The platform will initially allow customers to query their M-PESA balances, and by accessing M-PESA through an Interactive Voice Response platform, customers can now ascertain their M-PESA balances before and after making transactions with additional M-PESA services gradually being introduced in coming months.

Previously, visually impaired customers transacting on the service have had to depend on the assistance of other persons to make transactions. This has exposed them to the risk of being defrauded in the process, and also meant that they sometimes to have reveal their M-PESA PINs to other people.

As you engage with the platform, Safaricom still has to ensure tighter steps to curb the many steps involving a bit of typing for the visually impaired.

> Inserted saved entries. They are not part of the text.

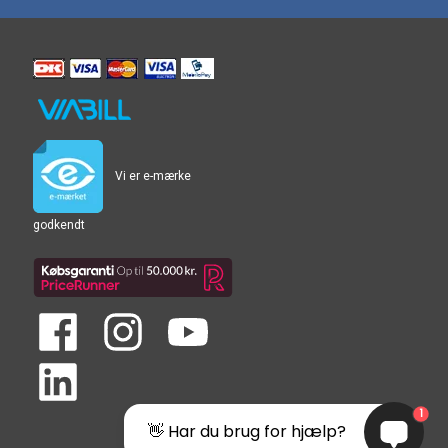
Vi er e-mærke
godkendt
1
👋 Har du brug for hjælp?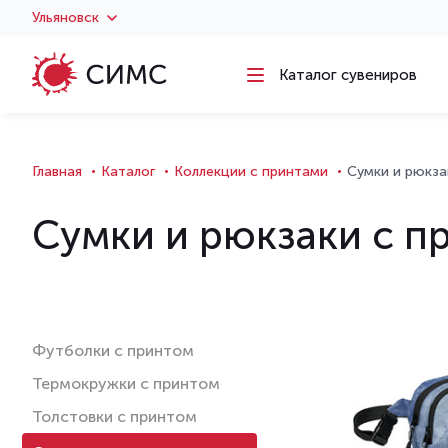
Ульяновск
Каталог сувениров
Главная
Каталог
Коллекции с принтами
Сумки и рюкза
Сумки и рюкзаки с п
Футболки с принтом
Термокружки с принтом
Толстовки с принтом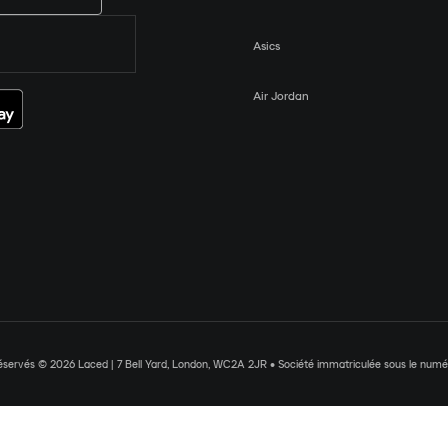
Asics
Air Jordan
réservés © 2026 Laced | 7 Bell Yard, London, WC2A 2JR • Société immatriculée sous le nu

A statement, Thibaud Rerolle, Technology Director, Safaricom agreed to, saying, “it is actually one of the first functions we are unveiling but we are starting a journey. We look at all the other capabilities as well so that you don’t have to dial but you can use voice command also to be able to navigate through it. We are looking at enhancements of initial functionalities in the future which are still under development.”

The service has been made possible through Safaricom’s investment in a voice biometric platform. The new platform will allow the firm to innovate around a number of its services by enabling customers to voice–interact with a number of services.

The company’s launch is inline with the theme for this year’s International Day of Persons with Disabilities to create a more sustainable and resilient society for all.

According to the Global Disability Rights Now, Kenya has 10% of its population disabled accounting for 4.44 million people, 19.09% of the disabled are visually impaired, a population of about 0.84 million people.

Safaricom involved a focus group consisting of visually impaired customers in development and review of the service.

“When I have a basic feature phone, withdrawing or sending money has been quite an issue. I try to work with trust. We are excited by this innovation, which has been long overdue. It gives us independence and now we go ahead and transact without revealing our PIN,” said Jonah Simba, IT Program Officer, Kenya Union of the Blind.

Safaricom is also implementing a number of programs that will allow visually impaired customers to access smartphones at more affordable price points. The devices enable customers to access mobile services and applications through voice recognition software. This empowers visually impaired smartphone users to further unlock the value of mobile technology.

“We are committed into improving the customer experience which are our customer needs, our customer ability so that we are really happy to take some challenges while discussing what the consumer wants and understanding the situation to be able to push forward,” Rerolle added.